--- WHAT YOU SHOULD DO ---
Restate the entries below exactly, and keep all images out of the answer.
━━ RECORDS TO USE ━━
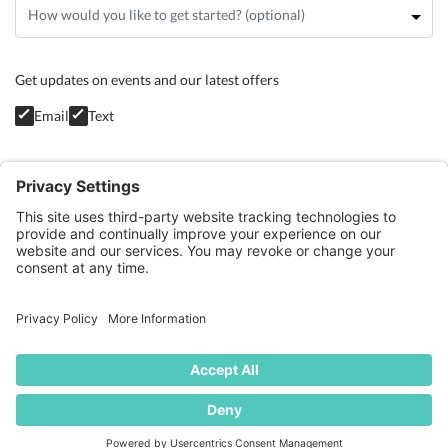
Get updates on events and our latest offers
Email
Text
Privacy Policy
GET STARTED
BLOG
CONTACT
TERMS OF SERVICE
COOKIE POLICY
PRIVACY POLICY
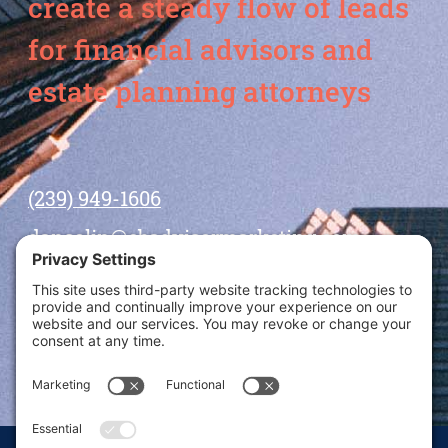
create a steady flow of leads
for financial advisors and
estate planning attorneys
(239) 949-1606
dansolin@ebadvisormarketing.com
BOOK CALL WITH DAN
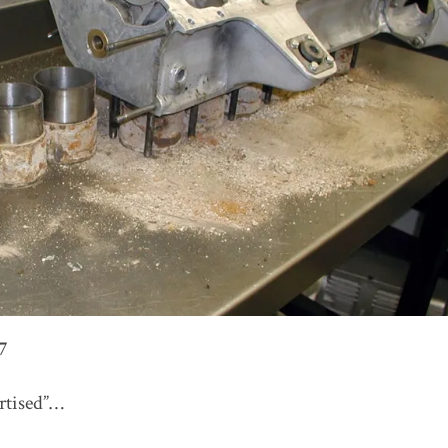
7
ertised”…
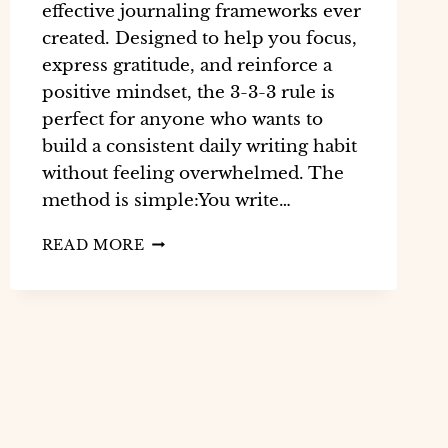
effective journaling frameworks ever
created. Designed to help you focus,
express gratitude, and reinforce a
positive mindset, the 3-3-3 rule is
perfect for anyone who wants to
build a consistent daily writing habit
without feeling overwhelmed. The
method is simple:You write…
READ MORE
WHAT
IS
THE
3-
3-
3
RULE
IN
JOURNALING?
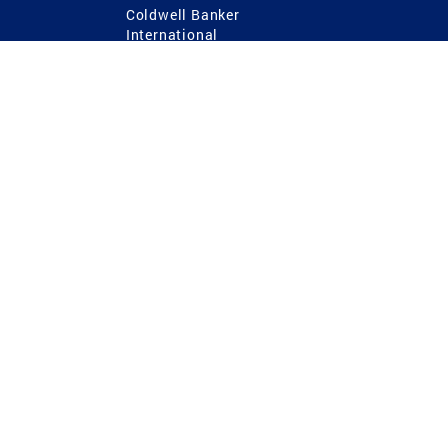
Coldwell Banker
International
Coldwell Banker Commercial
 Power
g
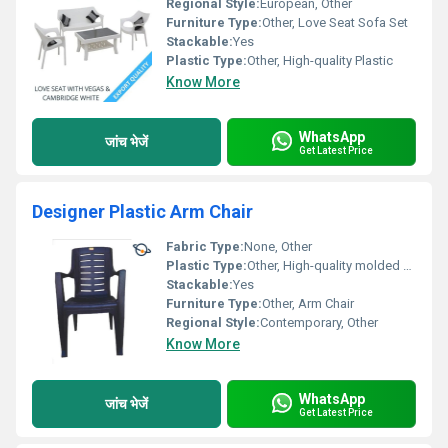
Regional Style:
European, Other
Furniture Type:
Other, Love Seat Sofa Set
Stackable:
Yes
Plastic Type:
Other, High-quality Plastic
Know More
WhatsApp
जांच भेजें
Get Latest Price
Designer Plastic Arm Chair
Fabric Type:
None, Other
Plastic Type:
Other, High-quality molded plastic
Stackable:
Yes
Furniture Type:
Other, Arm Chair
Regional Style:
Contemporary, Other
Know More
WhatsApp
जांच भेजें
Get Latest Price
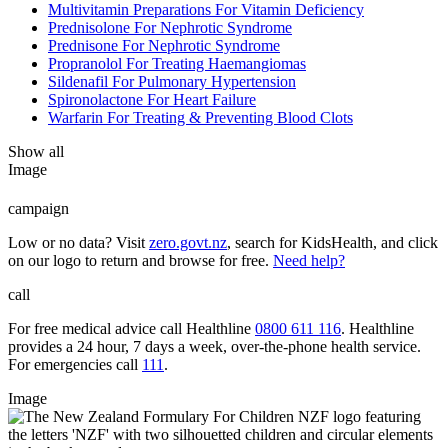
Multivitamin Preparations For Vitamin Deficiency
Prednisolone For Nephrotic Syndrome
Prednisone For Nephrotic Syndrome
Propranolol For Treating Haemangiomas
Sildenafil For Pulmonary Hypertension
Spironolactone For Heart Failure
Warfarin For Treating & Preventing Blood Clots
Show all
Image
campaign
Low or no data? Visit
zero.govt.nz
, search for KidsHealth, and click
on our logo to return and browse for free.
Need help?
call
For free medical advice call Healthline
0800 611 116
. Healthline
provides a 24 hour, 7 days a week, over-the-phone health service.
For emergencies call
111
.
Image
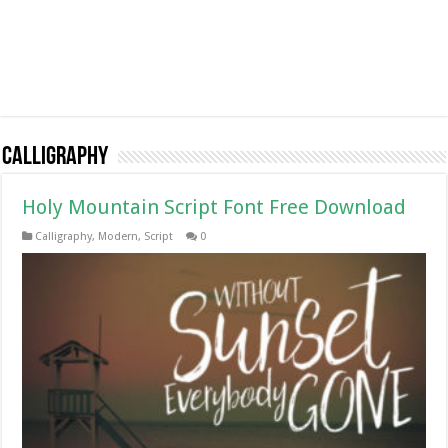
Calligraphy
Holy Mountain Script Font Free Download
Calligraphy
,
Modern
,
Script
0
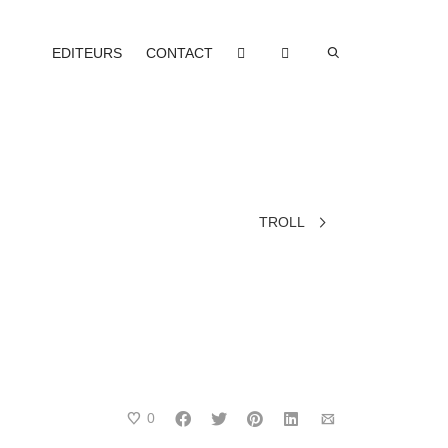
EDITEURS
CONTACT
TROLL
0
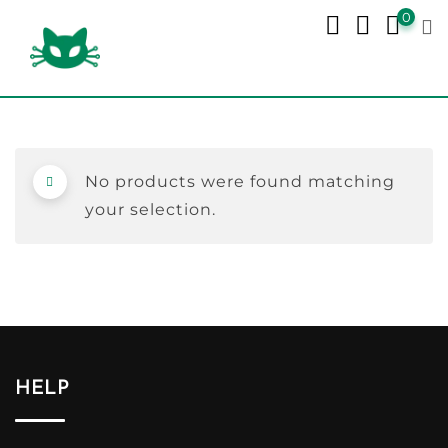
Skip
0
to
content
No products were found matching
your selection.
HELP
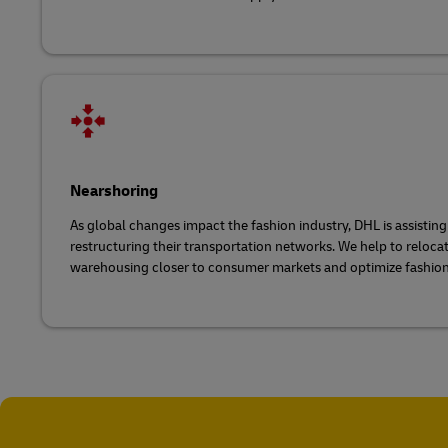
Nearshoring
As global changes impact the fashion industry, DHL is assistin
restructuring their transportation networks. We help to reloc
warehousing closer to consumer markets and optimize fashion 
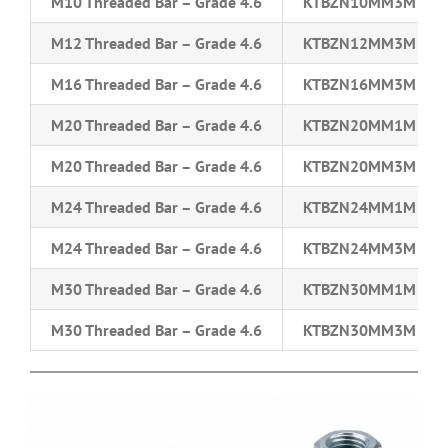
M10 Threaded Bar – Grade 4.6
KTBZN10MM3M
M12 Threaded Bar – Grade 4.6
KTBZN12MM3M
M16 Threaded Bar – Grade 4.6
KTBZN16MM3M
M20 Threaded Bar – Grade 4.6
KTBZN20MM1M
M20 Threaded Bar – Grade 4.6
KTBZN20MM3M
M24 Threaded Bar – Grade 4.6
KTBZN24MM1M
M24 Threaded Bar – Grade 4.6
KTBZN24MM3M
M30 Threaded Bar – Grade 4.6
KTBZN30MM1M
M30 Threaded Bar – Grade 4.6
KTBZN30MM3M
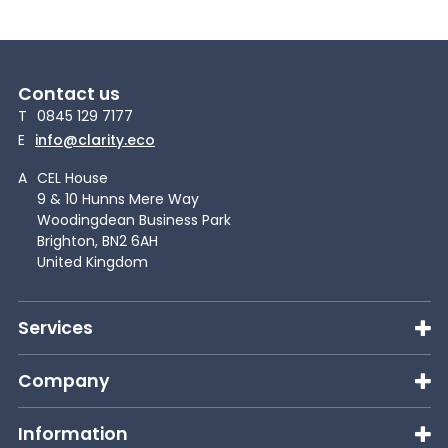
Contact us
T
0845 129 7177
E
info@clarity.eco
A
CEL House
9 & 10 Hunns Mere Way
Woodingdean Business Park
Brighton, BN2 6AH
United Kingdom
Services
Company
Information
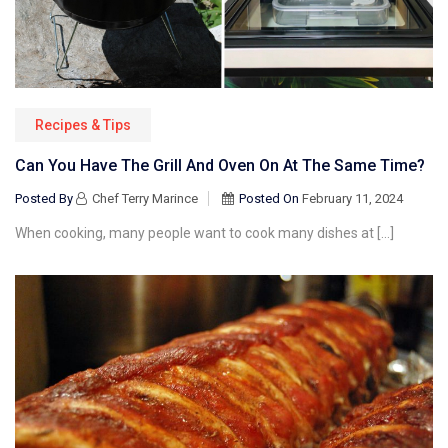
Recipes & Tips
Can You Have The Grill And Oven On At The Same Time?
Posted By
Chef Terry Marince
Posted On
February 11, 2024
When cooking, many people want to cook many dishes at […]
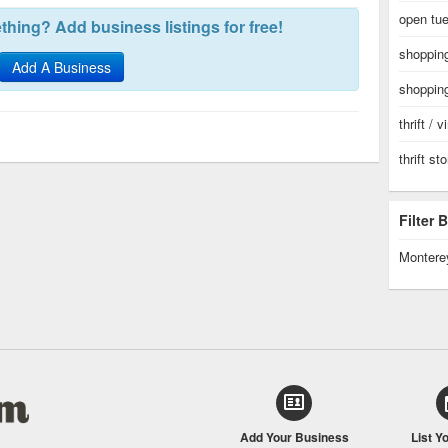
open tue
hing? Add business listings for free!
shopping
Add A Business
shopping
thrift / 
thrift st
Filter
Montere
Add Your Business
List Y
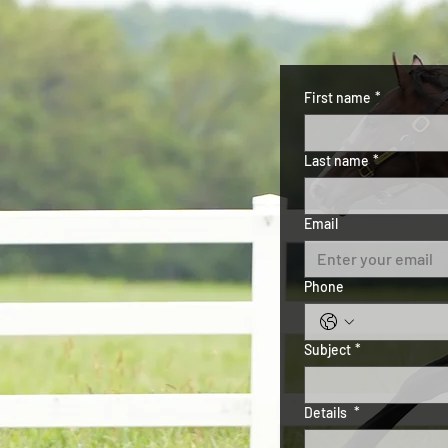
First name
*
Last name
*
Email
Phone
Subject
*
Details
*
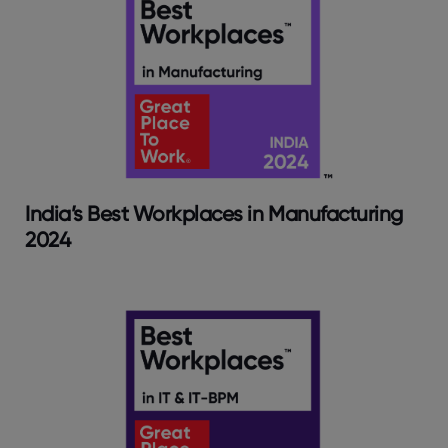
India’s Best Workplaces in Manufacturing
2024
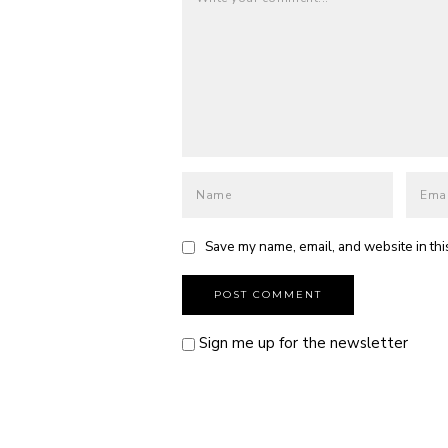
Save my name, email, and website in thi
Sign me up for the newsletter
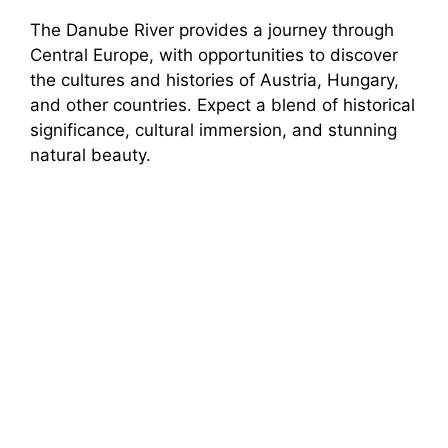
The Danube River provides a journey through
Central Europe, with opportunities to discover
the cultures and histories of Austria, Hungary,
and other countries. Expect a blend of historical
significance, cultural immersion, and stunning
natural beauty.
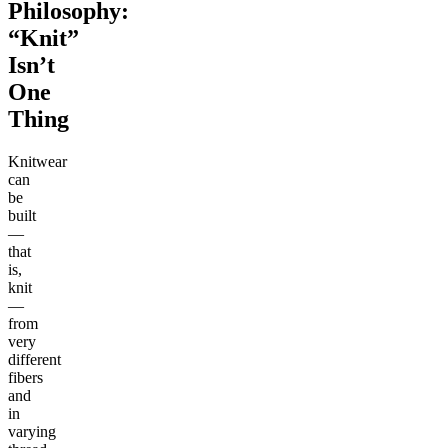
Philosophy:
“Knit”
Isn’t
One
Thing
Knitwear
can
be
built
—
that
is,
knit
—
from
very
different
fibers
and
in
varying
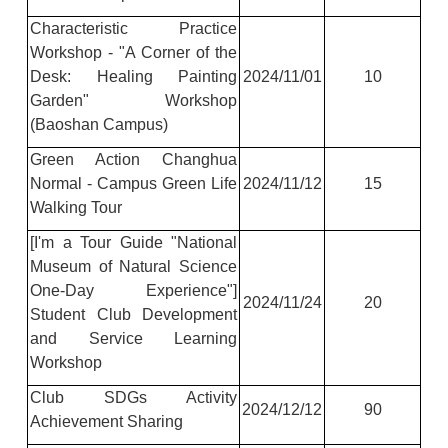
Characteristic Practice
Workshop - "A Corner of the
Desk: Healing Painting
2024/11/01
10
Garden" Workshop
(Baoshan Campus)
Green Action Changhua
Normal - Campus Green Life
2024/11/12
15
Walking Tour
[I'm a Tour Guide "National
Museum of Natural Science
One-Day Experience"]
2024/11/24
20
Student Club Development
and Service Learning
Workshop
Club SDGs Activity
2024/12/12
90
Achievement Sharing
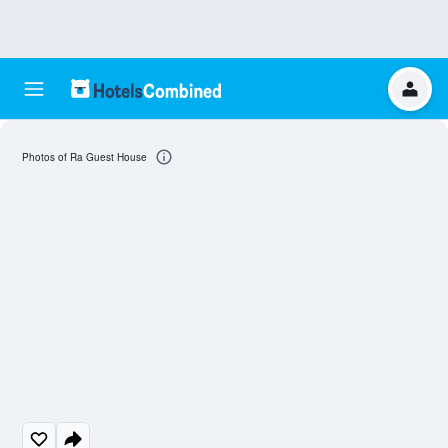
Photos of Ra Guest House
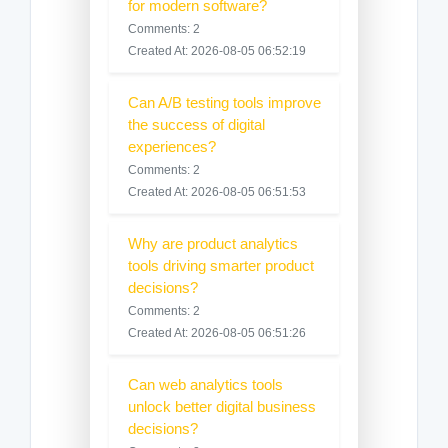
for modern software?
Comments: 2
Created At: 2026-08-05 06:52:19
Can A/B testing tools improve
the success of digital
experiences?
Comments: 2
Created At: 2026-08-05 06:51:53
Why are product analytics
tools driving smarter product
decisions?
Comments: 2
Created At: 2026-08-05 06:51:26
Can web analytics tools
unlock better digital business
decisions?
━━━
--- TASK RESULT ---
Get updates on events and our latest offers
Email
Text
Privacy Policy
GET STARTED
BLOG
CONTACT
TERMS OF SERVICE
COOKIE POLICY
PRIVACY POLICY
create a steady flow of leads
for financial advisors and
estate planning attorneys
(239) 949-1606
dansolin@ebadvisormarketing.com
BOOK CALL WITH DAN
7
ertised”…
effective journaling frameworks ever
created. Designed to help you focus,
express gratitude, and reinforce a
positive mindset, the 3-3-3 rule is
perfect for anyone who wants to
build a consistent daily writing habit
without feeling overwhelmed. The
method is simple:You write…
READ MORE
WHAT
IS
THE
3-
3-
3
RULE
IN
JOURNALING?
Coldwell Banker
International
Coldwell Banker Commercial
 Power
g
Regional Style:
European, Other
Furniture Type:
Other, Love Seat Sofa Set
Stackable:
Yes
Plastic Type:
Other, High-quality Plastic
Know More
WhatsApp
जांच भेजें
Get Latest Price
Designer Plastic Arm Chair
Fabric Type:
None, Other
Plastic Type:
Other, High-quality molded plastic
Stackable:
Yes
Furniture Type:
Other, Arm Chair
Regional Style:
Contemporary, Other
Know More
WhatsApp
जांच भेजें
Get Latest Price
Multivitamin Preparations For Vitamin Deficiency
Prednisolone For Nephrotic Syndrome
Prednisone For Nephrotic Syndrome
Propranolol For Treating Haemangiomas
Sildenafil For Pulmonary Hypertension
Spironolactone For Heart Failure
Warfarin For Treating & Preventing Blood Clots
Show all
Image
campaign
Low or no data? Visit
zero.govt.nz
, search for KidsHealth, and click
on our logo to return and browse for free.
Need help?
call
For free medical advice call Healthline
0800 611 116
. Healthline
provides a 24 hour, 7 days a week, over-the-phone health service.
For emergencies call
111
.
Image
Calligraphy
Holy Mountain Script Font Free Download
Calligraphy
,
Modern
,
Script
0
EDITEURS
CONTACT
TROLL
0
Skip
0
to
content
No products were found matching
your selection.
HELP
Nearshoring
As global changes impact the fashion industry, DHL is assistin
restructuring their transportation networks. We help to reloc
warehousing closer to consumer markets and optimize fashion 
M10 Threaded Bar – Grade 4.6
KTBZN10MM3M
M12 Threaded Bar – Grade 4.6
KTBZN12MM3M
M16 Threaded Bar – Grade 4.6
KTBZN16MM3M
M20 Threaded Bar – Grade 4.6
KTBZN20MM1M
M20 Threaded Bar – Grade 4.6
KTBZN20MM3M
M24 Threaded Bar – Grade 4.6
KTBZN24MM1M
M24 Threaded Bar – Grade 4.6
KTBZN24MM3M
M30 Threaded Bar – Grade 4.6
KTBZN30MM1M
M30 Threaded Bar – Grade 4.6
KTBZN30MM3M
Contact us
T
0845 129 7177
E
info@clarity.eco
A
CEL House
9 & 10 Hunns Mere Way
Woodingdean Business Park
Brighton, BN2 6AH
United Kingdom
Services
Company
Information
Recipes & Tips
Can You Have The Grill And Oven On At The Same Time?
Posted By
Chef Terry Marince
Posted On
February 11, 2024
When cooking, many people want to cook many dishes at […]
open tue
hing? Add business listings for free!
shopping
Add A Business
shopping
thrift / 
thrift st
Filter
Montere
Add Your Business
List Y
First name
*
Last name
*
Email
Phone
Subject
*
Details
*
India’s Best Workplaces in Manufacturing
2024
Save my name, email, and website in thi
Sign me up for the newsletter
The Danube River provides a journey through
Central Europe, with opportunities to discover
the cultures and histories of Austria, Hungary,
and other countries. Expect a blend of historical
significance, cultural immersion, and stunning
natural beauty.
Philosophy:
“Knit”
Isn’t
One
Thing
Knitwear
can
be
built
—
that
is,
knit
—
from
very
different
fibers
and
in
varying
Characteristic Practice
Workshop - "A Corner of the
Desk: Healing Painting
2024/11/01
10
Garden" Workshop
(Baoshan Campus)
Green Action Changhua
Normal - Campus Green Life
2024/11/12
15
Walking Tour
[I'm a Tour Guide "National
Museum of Natural Science
One-Day Experience"]
2024/11/24
20
Student Club Development
and Service Learning
Workshop
Club SDGs Activity
2024/12/12
90
Achievement Sharing
Photos of Ra Guest House
for modern software?
Comments: 2
Created At: 2026-08-05 06:52:19
Can A/B testing tools improve
the success of digital
experiences?
Comments: 2
Created At: 2026-08-05 06:51:53
Why are product analytics
tools driving smarter product
decisions?
Comments: 2
Created At: 2026-08-05 06:51:26
Can web analytics tools
unlock better digital business
decisions?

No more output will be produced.